#### [Brief]
Exactly retype the lines from the top of the data through the line containing "none -> 28px", leaving out every picture.

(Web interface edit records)

================================

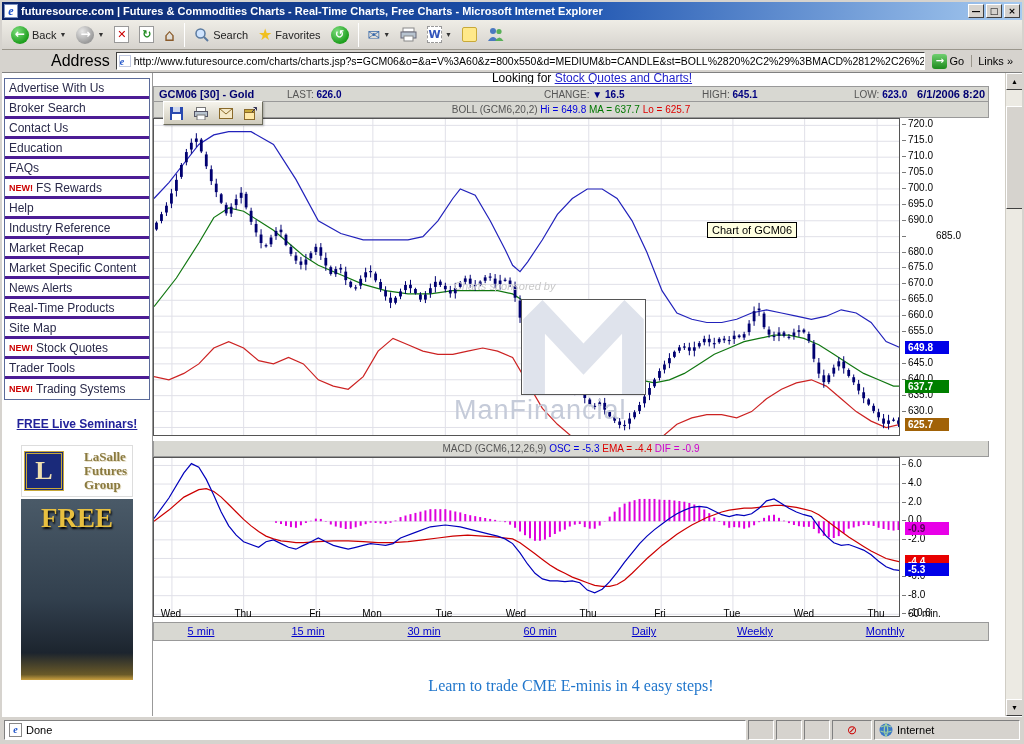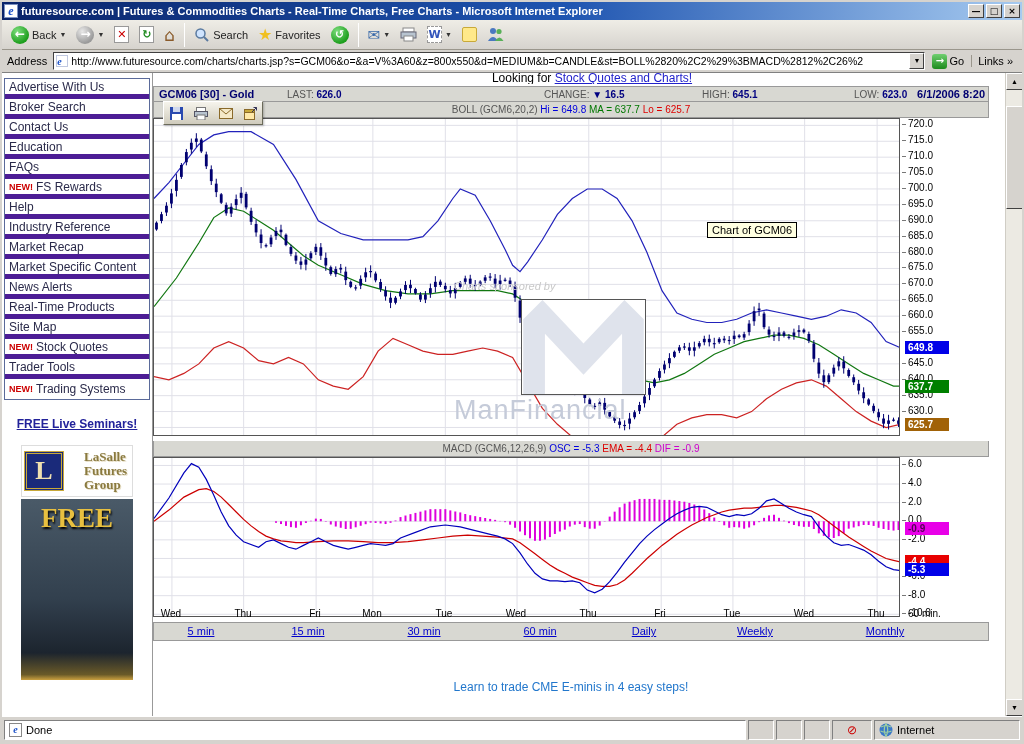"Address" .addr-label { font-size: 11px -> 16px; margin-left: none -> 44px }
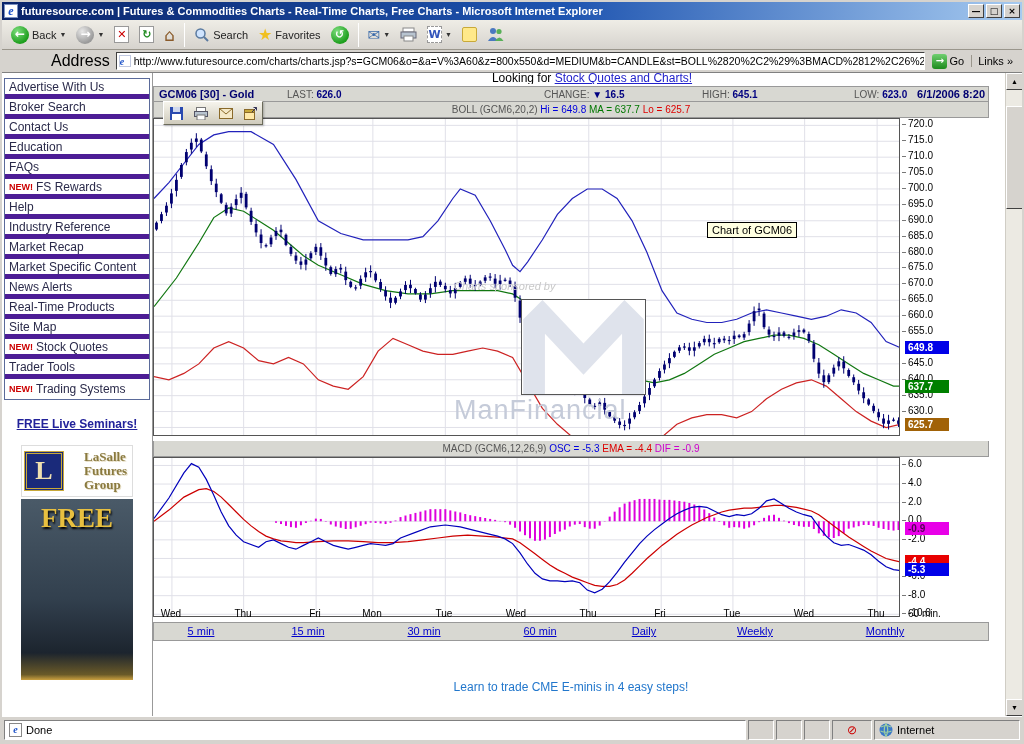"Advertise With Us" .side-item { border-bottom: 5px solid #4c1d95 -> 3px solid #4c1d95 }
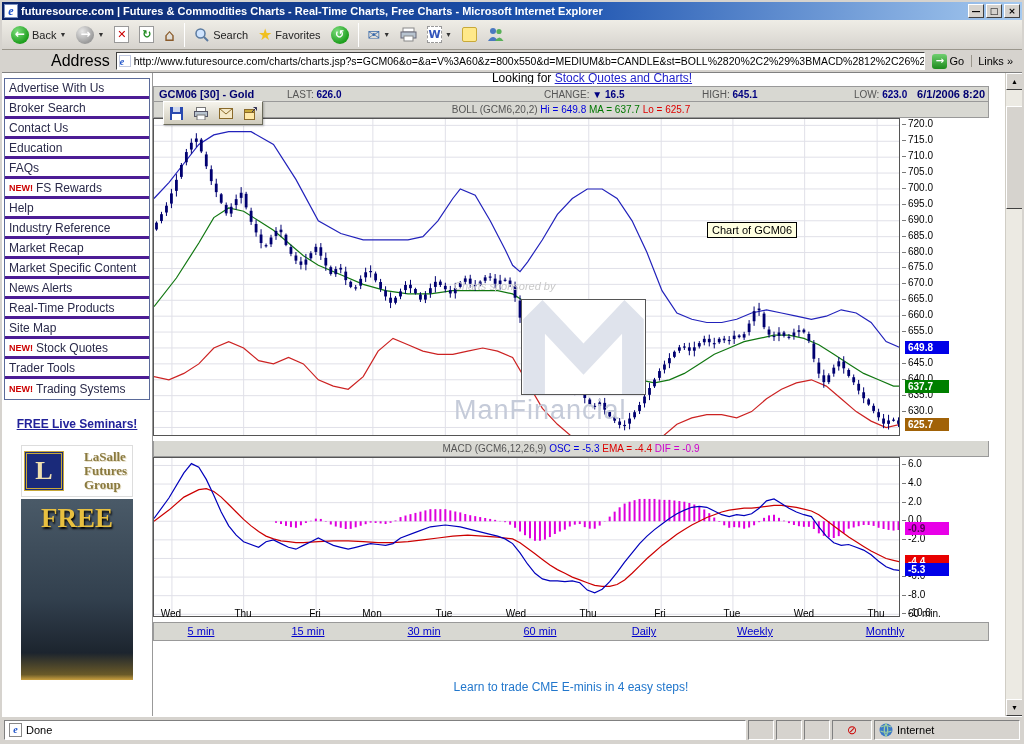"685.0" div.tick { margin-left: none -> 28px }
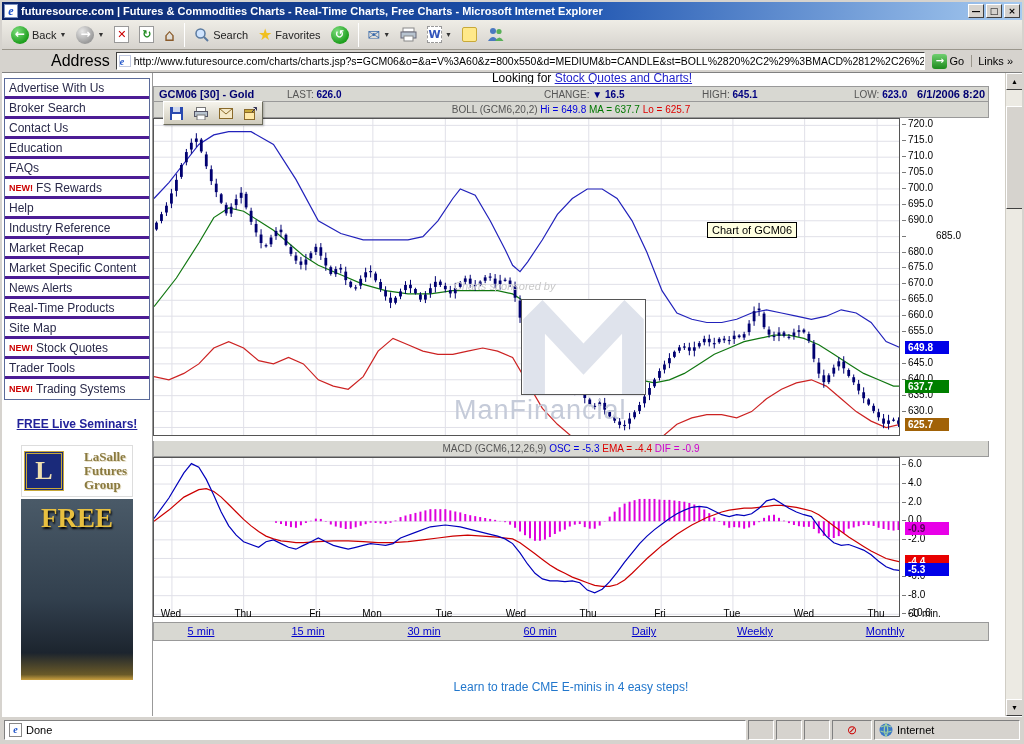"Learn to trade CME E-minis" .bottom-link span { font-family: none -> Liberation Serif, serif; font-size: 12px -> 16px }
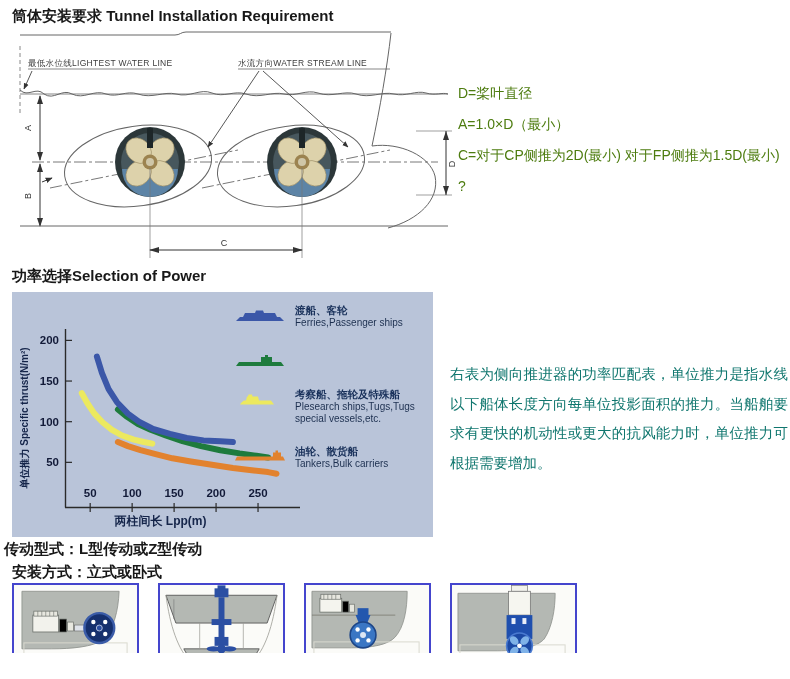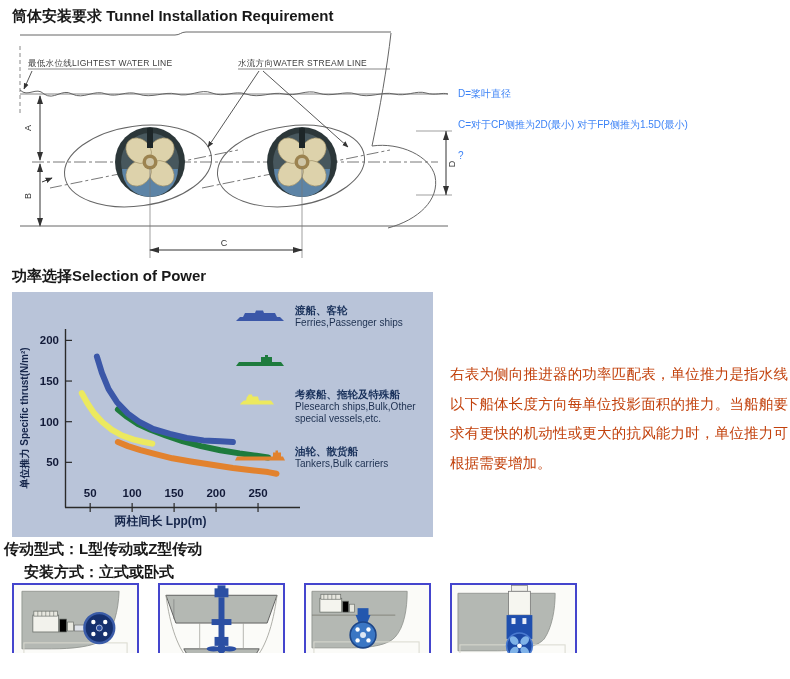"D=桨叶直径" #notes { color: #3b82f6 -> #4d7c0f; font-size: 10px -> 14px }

================================

#### [Exercise response]
"Address" .addr-label { font-size: 11px -> 16px; margin-left: none -> 44px }
"Advertise With Us" .side-item { border-bottom: 5px solid #4c1d95 -> 3px solid #4c1d95 }
"685.0" div.tick { margin-left: none -> 28px }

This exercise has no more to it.